Updated on 2025-02-22 GMT+08:00

Hudi Archive

What Is Archive?

Archiving is used to clean up metadata files in Hudi tables (located in the .hoodie directory, formatted as ${timestamp}.${operation_type}.${operation_status}, for example, 20240622143023546.deltacommit.request). Each operation on a Hudi table generates metadata files, and too many metadata files can lead to performance issues.
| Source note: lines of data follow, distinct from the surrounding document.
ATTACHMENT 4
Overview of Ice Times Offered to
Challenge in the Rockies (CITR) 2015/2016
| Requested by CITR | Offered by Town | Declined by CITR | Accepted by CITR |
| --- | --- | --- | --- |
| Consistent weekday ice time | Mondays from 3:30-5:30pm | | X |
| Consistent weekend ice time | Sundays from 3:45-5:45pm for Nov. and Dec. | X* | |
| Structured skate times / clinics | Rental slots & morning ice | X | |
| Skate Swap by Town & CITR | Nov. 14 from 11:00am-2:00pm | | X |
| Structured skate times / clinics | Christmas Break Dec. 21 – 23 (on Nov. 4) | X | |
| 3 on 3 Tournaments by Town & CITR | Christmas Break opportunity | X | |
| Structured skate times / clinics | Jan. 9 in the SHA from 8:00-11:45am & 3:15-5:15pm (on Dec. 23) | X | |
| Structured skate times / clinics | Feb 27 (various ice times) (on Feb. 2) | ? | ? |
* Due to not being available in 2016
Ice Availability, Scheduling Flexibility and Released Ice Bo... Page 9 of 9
Therefore, it is best to keep the number of metadata files under 1,000.

How to Execute Archive?

  1. Archive after writing data.
    • Spark SQL (Set the following parameters, trigger on data write)
      hoodie.archive.automatic=true
      hoodie.keep.max.commits=30 // The default value is 30, but you can adjust it based on the service scenario.
      hoodie.keep.min.commits=20 // The default value is 20, but you can adjust it based on the service scenario.
    • SparkDataSource (Set the following parameters in the option, trigger on data write)

      hoodie.archive.automatic=true

      hoodie.keep.max.commits=30 // The default value is 30, but you can adjust it based on the service scenario.
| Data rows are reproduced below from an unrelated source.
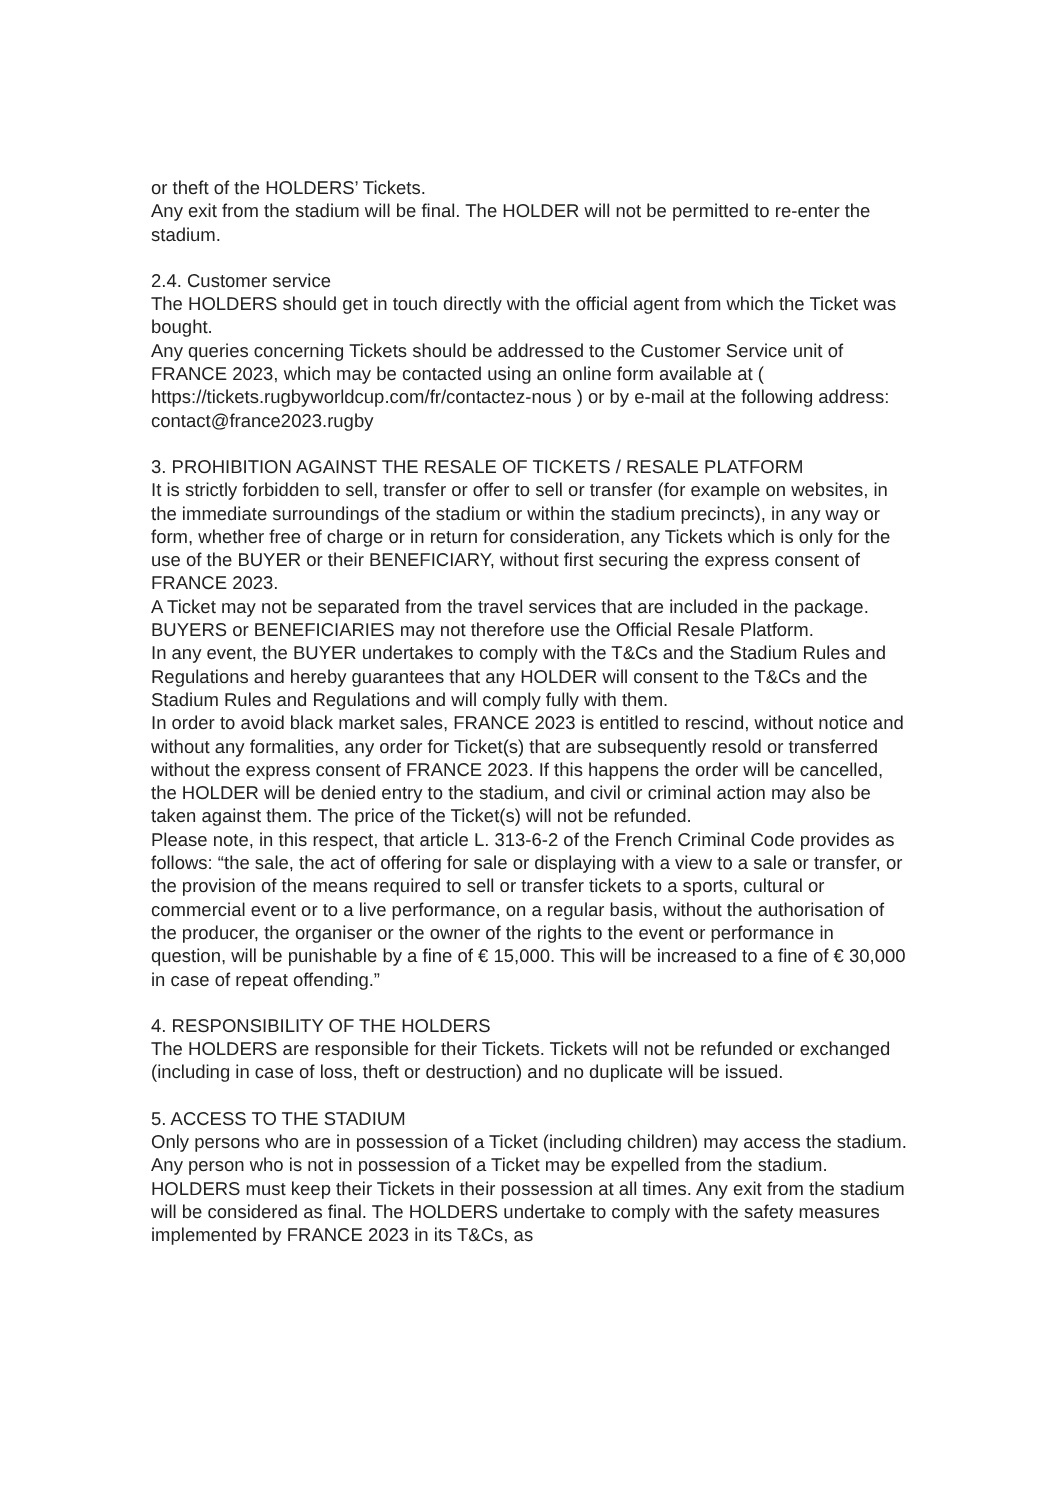or theft of the HOLDERS’ Tickets.
Any exit from the stadium will be final. The HOLDER will not be permitted to re-enter the stadium.
2.4. Customer service
The HOLDERS should get in touch directly with the official agent from which the Ticket was bought.
Any queries concerning Tickets should be addressed to the Customer Service unit of FRANCE 2023, which may be contacted using an online form available at ( https://tickets.rugbyworldcup.com/fr/contactez-nous ) or by e-mail at the following address: contact@france2023.rugby
3. PROHIBITION AGAINST THE RESALE OF TICKETS / RESALE PLATFORM
It is strictly forbidden to sell, transfer or offer to sell or transfer (for example on websites, in the immediate surroundings of the stadium or within the stadium precincts), in any way or form, whether free of charge or in return for consideration, any Tickets which is only for the use of the BUYER or their BENEFICIARY, without first securing the express consent of FRANCE 2023.
A Ticket may not be separated from the travel services that are included in the package.
BUYERS or BENEFICIARIES may not therefore use the Official Resale Platform.
In any event, the BUYER undertakes to comply with the T&Cs and the Stadium Rules and Regulations and hereby guarantees that any HOLDER will consent to the T&Cs and the Stadium Rules and Regulations and will comply fully with them.
In order to avoid black market sales, FRANCE 2023 is entitled to rescind, without notice and without any formalities, any order for Ticket(s) that are subsequently resold or transferred without the express consent of FRANCE 2023. If this happens the order will be cancelled, the HOLDER will be denied entry to the stadium, and civil or criminal action may also be taken against them. The price of the Ticket(s) will not be refunded.
Please note, in this respect, that article L. 313-6-2 of the French Criminal Code provides as follows: “the sale, the act of offering for sale or displaying with a view to a sale or transfer, or the provision of the means required to sell or transfer tickets to a sports, cultural or commercial event or to a live performance, on a regular basis, without the authorisation of the producer, the organiser or the owner of the rights to the event or performance in question, will be punishable by a fine of € 15,000. This will be increased to a fine of € 30,000 in case of repeat offending.”
4. RESPONSIBILITY OF THE HOLDERS
The HOLDERS are responsible for their Tickets. Tickets will not be refunded or exchanged (including in case of loss, theft or destruction) and no duplicate will be issued.
5. ACCESS TO THE STADIUM
Only persons who are in possession of a Ticket (including children) may access the stadium. Any person who is not in possession of a Ticket may be expelled from the stadium. HOLDERS must keep their Tickets in their possession at all times. Any exit from the stadium will be considered as final. The HOLDERS undertake to comply with the safety measures implemented by FRANCE 2023 in its T&Cs, as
      hoodie.keep.min.commits=20 // The default value is 20, but you can adjust it based on the service scenario.

    • Flink (Set the following parameters in the with attribute, trigger on data write)
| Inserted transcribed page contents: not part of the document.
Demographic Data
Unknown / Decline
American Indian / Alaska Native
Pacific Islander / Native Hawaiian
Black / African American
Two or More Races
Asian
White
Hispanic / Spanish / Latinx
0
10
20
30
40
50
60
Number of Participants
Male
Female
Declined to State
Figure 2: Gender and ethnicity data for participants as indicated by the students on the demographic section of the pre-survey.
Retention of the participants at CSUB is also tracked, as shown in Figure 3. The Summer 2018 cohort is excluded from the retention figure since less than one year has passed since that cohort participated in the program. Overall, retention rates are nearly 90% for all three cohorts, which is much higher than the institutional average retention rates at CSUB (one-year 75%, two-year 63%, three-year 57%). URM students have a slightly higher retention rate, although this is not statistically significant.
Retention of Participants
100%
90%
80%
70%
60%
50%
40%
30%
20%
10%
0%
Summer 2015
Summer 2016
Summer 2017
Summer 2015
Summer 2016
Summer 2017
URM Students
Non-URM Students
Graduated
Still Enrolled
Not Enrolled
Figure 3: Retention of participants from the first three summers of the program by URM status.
      hoodie.archive.automatic=true

      archive.max_commits=30 // The default value is 30, but you can adjust it based on the service scenario.

      archive.min_commits=20 // The default value is 20, but you can adjust it based on the service scenario.

  2. Manually trigger archive once.
    • Spark SQL (Set the following parameters, manually trigger once)
      hoodie.archive.automatic=true
      hoodie.keep.max.commits=30 // The default value is 30, but you can adjust it based on the service scenario.
      hoodie.keep.min.commits=20 // The default value is 20, but you can adjust it based on the service scenario.

      Execute the SQL. When a clean operation has been performed and the timeline contains instant records of data files that have already been cleaned, and the total number of instant records exceeds 30, the archive operation is triggered.

      run archivelog on ${table_name}